The wife of Maine Republican Gov. Paul LePage had kept a low profile for the first few weeks of her summer job. But then her husband told a crowd at a recent town hall that his wife took a job to "supplement" his $70,000 salary, the lowest of any U.S. governor.
The LePages live with their dog, a Jack Russell terrier mix named Veto, in the Augusta governor's mansion and bought a $215,000 Boothbay home two years ago. The governor recently tried but failed to increase his successor's salary to $150,000, above the nearly $135,000 average for all 50 state governors in 2015.

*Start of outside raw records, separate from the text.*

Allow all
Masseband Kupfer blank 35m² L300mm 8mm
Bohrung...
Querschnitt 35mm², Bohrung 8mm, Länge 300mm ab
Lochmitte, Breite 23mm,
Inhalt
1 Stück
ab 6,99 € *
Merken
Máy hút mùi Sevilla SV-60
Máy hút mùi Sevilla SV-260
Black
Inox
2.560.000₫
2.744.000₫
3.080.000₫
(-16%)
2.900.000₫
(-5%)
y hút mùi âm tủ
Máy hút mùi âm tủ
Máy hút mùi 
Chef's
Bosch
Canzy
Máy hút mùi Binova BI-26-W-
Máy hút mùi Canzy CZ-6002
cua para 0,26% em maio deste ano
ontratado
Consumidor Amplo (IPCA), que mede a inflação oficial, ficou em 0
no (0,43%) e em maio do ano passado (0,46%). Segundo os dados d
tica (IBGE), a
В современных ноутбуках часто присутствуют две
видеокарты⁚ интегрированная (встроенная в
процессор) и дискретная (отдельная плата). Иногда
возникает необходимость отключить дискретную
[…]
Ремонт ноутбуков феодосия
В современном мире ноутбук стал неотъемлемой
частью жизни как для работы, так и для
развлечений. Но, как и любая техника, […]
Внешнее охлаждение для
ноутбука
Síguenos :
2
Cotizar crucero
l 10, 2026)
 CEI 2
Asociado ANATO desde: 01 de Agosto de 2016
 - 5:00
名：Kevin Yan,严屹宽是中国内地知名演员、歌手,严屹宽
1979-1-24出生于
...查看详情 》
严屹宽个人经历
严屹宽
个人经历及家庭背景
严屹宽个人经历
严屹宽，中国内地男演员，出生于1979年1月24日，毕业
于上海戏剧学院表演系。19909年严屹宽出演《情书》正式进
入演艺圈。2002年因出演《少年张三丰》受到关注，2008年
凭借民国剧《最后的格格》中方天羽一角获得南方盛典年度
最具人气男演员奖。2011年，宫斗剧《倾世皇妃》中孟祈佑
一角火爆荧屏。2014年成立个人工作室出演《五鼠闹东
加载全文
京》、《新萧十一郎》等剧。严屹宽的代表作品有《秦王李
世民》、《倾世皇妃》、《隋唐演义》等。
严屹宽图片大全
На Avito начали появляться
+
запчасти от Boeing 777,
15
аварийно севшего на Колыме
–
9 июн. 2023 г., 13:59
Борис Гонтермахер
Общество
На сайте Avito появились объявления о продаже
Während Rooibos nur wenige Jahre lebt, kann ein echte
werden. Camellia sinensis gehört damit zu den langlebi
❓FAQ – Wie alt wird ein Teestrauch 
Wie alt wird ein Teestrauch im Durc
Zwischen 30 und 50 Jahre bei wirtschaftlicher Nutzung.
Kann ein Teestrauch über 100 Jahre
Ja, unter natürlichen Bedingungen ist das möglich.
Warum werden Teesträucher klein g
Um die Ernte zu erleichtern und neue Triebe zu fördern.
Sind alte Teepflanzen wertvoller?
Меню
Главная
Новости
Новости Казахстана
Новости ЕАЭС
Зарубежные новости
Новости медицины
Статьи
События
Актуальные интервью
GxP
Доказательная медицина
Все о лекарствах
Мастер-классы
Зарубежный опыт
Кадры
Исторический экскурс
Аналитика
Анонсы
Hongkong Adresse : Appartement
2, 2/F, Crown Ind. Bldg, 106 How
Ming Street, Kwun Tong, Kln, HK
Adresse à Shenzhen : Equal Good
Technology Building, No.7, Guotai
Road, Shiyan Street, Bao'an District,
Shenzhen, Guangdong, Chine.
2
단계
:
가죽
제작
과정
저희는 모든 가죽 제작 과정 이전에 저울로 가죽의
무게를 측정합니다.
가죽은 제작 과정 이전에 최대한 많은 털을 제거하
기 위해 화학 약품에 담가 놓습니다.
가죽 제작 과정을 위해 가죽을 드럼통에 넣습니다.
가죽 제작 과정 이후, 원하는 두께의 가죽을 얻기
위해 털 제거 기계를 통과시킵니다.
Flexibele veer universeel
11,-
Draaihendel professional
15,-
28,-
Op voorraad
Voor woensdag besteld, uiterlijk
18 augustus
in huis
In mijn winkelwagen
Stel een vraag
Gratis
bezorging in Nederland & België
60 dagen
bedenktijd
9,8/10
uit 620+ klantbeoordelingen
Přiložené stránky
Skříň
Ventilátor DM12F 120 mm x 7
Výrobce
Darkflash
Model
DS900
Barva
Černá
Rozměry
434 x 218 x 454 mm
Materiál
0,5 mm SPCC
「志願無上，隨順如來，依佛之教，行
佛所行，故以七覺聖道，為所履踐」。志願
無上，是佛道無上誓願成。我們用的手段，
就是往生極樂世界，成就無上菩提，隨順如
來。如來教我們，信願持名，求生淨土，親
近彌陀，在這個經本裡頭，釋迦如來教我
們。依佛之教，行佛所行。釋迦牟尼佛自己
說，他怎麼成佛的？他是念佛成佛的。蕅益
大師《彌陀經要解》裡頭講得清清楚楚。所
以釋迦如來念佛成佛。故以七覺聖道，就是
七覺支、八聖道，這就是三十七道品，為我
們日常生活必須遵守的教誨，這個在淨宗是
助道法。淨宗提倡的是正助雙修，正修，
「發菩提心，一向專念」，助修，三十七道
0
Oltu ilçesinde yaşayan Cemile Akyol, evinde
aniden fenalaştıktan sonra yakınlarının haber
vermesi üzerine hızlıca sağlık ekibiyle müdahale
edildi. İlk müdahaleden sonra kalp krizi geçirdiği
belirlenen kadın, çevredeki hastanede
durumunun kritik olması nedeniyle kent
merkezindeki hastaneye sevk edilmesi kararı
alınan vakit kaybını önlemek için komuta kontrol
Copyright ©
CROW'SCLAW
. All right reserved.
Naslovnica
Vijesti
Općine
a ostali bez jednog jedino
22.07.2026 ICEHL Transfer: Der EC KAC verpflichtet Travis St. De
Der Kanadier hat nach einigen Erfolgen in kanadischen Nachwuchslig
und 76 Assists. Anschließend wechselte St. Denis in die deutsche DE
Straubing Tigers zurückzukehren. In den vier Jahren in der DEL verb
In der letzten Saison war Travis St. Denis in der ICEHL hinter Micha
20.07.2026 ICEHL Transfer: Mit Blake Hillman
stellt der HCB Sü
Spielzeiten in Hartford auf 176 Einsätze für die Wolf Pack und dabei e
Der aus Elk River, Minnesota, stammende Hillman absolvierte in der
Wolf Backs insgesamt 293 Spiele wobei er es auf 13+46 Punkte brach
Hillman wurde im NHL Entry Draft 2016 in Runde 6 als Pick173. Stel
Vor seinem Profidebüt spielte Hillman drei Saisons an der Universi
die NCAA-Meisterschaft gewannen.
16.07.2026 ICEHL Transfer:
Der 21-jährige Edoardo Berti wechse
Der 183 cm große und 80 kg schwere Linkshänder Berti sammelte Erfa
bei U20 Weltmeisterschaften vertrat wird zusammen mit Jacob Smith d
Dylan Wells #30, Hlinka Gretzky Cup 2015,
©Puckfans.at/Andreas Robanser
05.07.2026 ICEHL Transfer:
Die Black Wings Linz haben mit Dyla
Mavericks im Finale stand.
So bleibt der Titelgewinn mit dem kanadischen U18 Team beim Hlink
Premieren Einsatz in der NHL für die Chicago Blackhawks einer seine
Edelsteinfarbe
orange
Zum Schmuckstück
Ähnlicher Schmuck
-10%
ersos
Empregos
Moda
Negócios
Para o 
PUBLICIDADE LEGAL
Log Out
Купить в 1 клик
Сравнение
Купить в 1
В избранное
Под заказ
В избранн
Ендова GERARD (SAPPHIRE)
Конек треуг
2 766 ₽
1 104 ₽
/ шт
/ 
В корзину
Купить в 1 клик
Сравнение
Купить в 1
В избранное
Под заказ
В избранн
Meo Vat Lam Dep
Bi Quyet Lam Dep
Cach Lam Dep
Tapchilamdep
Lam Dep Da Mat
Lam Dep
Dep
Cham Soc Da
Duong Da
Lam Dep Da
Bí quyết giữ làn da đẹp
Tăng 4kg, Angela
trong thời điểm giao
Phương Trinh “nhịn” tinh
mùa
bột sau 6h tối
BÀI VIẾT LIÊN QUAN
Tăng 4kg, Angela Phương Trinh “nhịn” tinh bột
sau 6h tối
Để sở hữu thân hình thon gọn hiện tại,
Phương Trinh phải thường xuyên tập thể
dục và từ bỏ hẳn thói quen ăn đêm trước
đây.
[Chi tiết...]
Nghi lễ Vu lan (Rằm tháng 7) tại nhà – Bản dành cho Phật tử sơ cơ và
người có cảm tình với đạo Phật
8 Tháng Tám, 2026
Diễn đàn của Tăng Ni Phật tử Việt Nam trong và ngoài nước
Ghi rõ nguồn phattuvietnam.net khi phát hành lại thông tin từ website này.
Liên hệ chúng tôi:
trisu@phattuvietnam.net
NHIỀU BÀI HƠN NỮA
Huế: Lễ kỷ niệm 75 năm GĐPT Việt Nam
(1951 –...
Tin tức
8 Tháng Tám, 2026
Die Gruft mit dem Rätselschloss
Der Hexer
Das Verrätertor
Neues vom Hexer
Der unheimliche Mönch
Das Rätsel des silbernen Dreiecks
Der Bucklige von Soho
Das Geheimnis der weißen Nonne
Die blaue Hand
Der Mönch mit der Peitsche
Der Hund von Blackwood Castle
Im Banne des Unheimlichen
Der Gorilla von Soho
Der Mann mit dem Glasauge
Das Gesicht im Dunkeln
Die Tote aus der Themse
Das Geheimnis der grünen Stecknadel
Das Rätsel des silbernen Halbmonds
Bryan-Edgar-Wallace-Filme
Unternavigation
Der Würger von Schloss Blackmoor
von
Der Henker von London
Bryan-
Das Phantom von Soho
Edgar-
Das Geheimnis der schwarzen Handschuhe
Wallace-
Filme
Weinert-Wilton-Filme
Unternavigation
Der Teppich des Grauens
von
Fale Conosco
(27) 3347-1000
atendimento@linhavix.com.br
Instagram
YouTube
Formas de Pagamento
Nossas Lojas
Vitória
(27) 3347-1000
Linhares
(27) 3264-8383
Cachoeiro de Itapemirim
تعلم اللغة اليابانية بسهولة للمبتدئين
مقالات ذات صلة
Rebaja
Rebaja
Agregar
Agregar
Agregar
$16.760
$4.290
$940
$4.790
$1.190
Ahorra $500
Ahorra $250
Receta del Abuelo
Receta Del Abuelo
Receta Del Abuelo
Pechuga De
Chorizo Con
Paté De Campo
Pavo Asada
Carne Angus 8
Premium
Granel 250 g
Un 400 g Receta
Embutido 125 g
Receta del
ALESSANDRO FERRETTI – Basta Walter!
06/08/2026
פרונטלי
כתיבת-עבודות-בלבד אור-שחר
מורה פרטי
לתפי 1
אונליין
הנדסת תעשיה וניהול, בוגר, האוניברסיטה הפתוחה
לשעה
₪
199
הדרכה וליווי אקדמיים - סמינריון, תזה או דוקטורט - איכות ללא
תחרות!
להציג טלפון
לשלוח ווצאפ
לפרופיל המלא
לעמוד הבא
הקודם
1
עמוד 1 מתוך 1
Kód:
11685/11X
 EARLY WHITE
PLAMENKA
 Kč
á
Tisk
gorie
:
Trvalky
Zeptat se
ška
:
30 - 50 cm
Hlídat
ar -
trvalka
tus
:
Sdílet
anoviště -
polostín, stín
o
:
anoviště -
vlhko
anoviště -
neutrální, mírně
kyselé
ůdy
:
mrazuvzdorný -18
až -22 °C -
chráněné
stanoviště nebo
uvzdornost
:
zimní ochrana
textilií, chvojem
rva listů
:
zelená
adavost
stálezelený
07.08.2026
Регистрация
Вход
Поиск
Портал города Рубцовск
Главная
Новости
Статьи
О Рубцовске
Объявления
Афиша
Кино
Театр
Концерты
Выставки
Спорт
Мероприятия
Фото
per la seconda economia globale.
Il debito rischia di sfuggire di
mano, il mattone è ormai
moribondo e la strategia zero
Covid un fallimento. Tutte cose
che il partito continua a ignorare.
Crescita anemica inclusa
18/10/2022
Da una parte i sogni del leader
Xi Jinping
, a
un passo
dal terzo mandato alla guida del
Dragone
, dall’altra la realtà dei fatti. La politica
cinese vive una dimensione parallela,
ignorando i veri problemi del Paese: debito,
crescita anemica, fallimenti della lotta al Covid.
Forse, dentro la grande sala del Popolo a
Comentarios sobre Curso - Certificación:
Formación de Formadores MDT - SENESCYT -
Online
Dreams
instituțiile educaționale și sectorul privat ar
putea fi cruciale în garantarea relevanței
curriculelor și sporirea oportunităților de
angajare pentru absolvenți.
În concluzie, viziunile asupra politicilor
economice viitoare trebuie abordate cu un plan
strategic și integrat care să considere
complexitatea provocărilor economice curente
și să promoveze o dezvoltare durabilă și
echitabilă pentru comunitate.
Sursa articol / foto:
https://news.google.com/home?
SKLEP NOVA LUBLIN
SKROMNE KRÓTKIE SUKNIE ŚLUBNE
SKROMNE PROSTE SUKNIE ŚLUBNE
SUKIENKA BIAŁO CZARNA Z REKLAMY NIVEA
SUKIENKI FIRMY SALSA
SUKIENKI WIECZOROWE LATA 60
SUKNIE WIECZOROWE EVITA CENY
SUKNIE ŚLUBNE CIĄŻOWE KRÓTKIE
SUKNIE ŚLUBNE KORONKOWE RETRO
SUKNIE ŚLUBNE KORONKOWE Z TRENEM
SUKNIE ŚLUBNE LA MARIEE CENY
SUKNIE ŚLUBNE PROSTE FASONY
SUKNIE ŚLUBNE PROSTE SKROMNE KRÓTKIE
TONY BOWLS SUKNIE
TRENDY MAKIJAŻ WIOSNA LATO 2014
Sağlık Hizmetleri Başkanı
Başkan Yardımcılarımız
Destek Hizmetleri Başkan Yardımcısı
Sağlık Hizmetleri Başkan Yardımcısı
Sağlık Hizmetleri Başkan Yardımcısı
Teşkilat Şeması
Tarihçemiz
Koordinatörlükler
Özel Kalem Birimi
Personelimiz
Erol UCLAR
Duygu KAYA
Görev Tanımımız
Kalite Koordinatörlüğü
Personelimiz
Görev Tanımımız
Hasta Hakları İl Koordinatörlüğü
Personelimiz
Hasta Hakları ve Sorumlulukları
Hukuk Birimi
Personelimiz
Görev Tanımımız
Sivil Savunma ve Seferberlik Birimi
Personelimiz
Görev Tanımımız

Ann LePage said being a waitress is "something I've always, always wanted to do."
Her daughter Lauren made $28 an hour last summer at McSeagull's. LePage said she spent years taking care of her mother, who long suffered from scleroderma and passed away in October.
Now it's time to follow through on her interest, LePage said, adding: "I know she'd be proud of me."
Wearing a black McSeagull's T-shirt and sneakers with pink shoelaces, LePage greeted customers with an easy: "Hey, how are you?"
LePage, who's saving up for a Toyota RAV4, works three days a week, and is asking for more shifts.
"Because of who I am and who I'm married to, I want to work extra hard just so I can show them I can do the job," she said.
She doesn't tell customers, or co-workers, who she is unless they ask.
But when a reporter revealed her identity Thursday, the news just confirmed a customer's inklings.
"I knew, that's why I kept staring!" exclaimed Nina Stoddard, of Bridgton, a Republican.
She later wondered: "I mean, is she really here just making money?"
Her friend Laurie Green, of Casco, said she loved it.
"I really hate a lot of our politicians nowadays that have the wealth, the money," said Green, an unaffiliated voter. "They have no clue what the average person out in the world is doing."
Stoddard agreed and suggested LePage herself should run for office: "It's the best of Maine, the best of who we are. Two feet on the ground."